(Saved data entries)
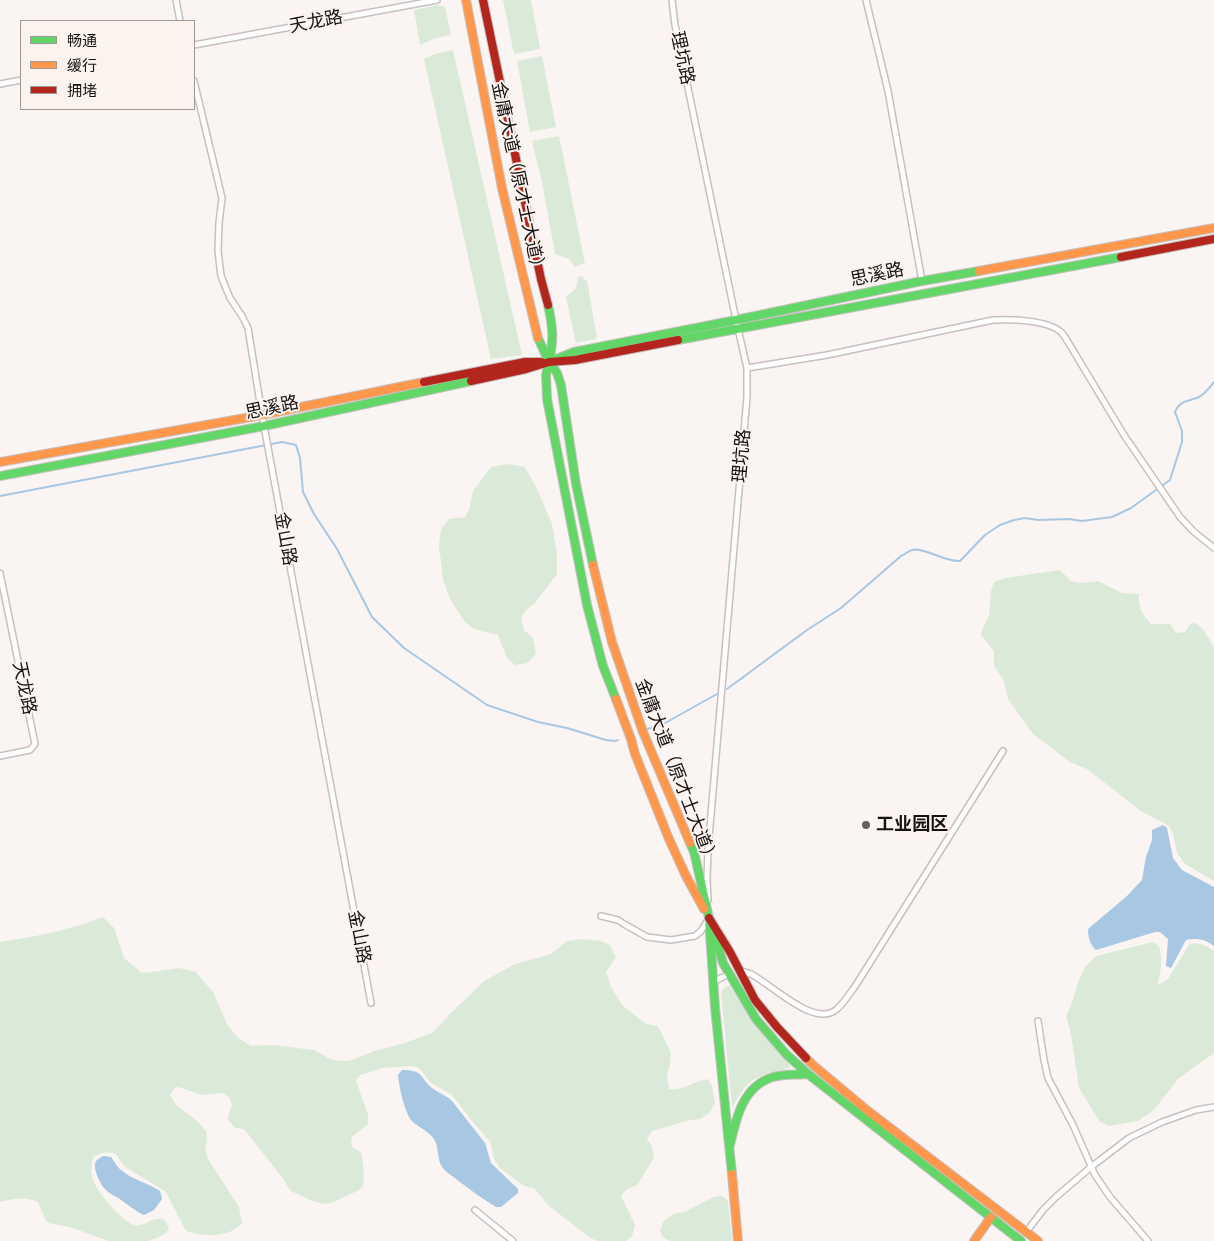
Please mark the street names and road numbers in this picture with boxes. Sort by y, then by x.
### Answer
street label: 天龙路 [287,6,345,38]
street label: 理坑路 [666,29,698,87]
street label: 金庸大道（原才士大道） [487,80,549,278]
street label: 思溪路 [848,259,906,291]
street label: 思溪路 [243,392,301,424]
street label: 理坑路 [729,428,755,484]
street label: 金山路 [270,511,300,567]
street label: 天龙路 [8,659,40,717]
street label: 金庸大道（原才士大道） [630,676,722,868]
street label: 金山路 [343,908,375,966]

WORK TO BE COMPLETED » Exact copy, no pictures: set down all the entries again as they stand.

EXERCISE RESULT »
Please mark the street names and road numbers in this picture with boxes. Sort by y, then by x.
### Answer
street label: 天龙路 [287,6,345,38]
street label: 理坑路 [666,29,698,87]
street label: 金庸大道（原才士大道） [487,80,549,278]
street label: 思溪路 [848,259,906,291]
street label: 思溪路 [243,392,301,424]
street label: 理坑路 [729,428,755,484]
street label: 金山路 [270,511,300,567]
street label: 天龙路 [8,659,40,717]
street label: 金庸大道（原才士大道） [630,676,722,868]
street label: 金山路 [343,908,375,966]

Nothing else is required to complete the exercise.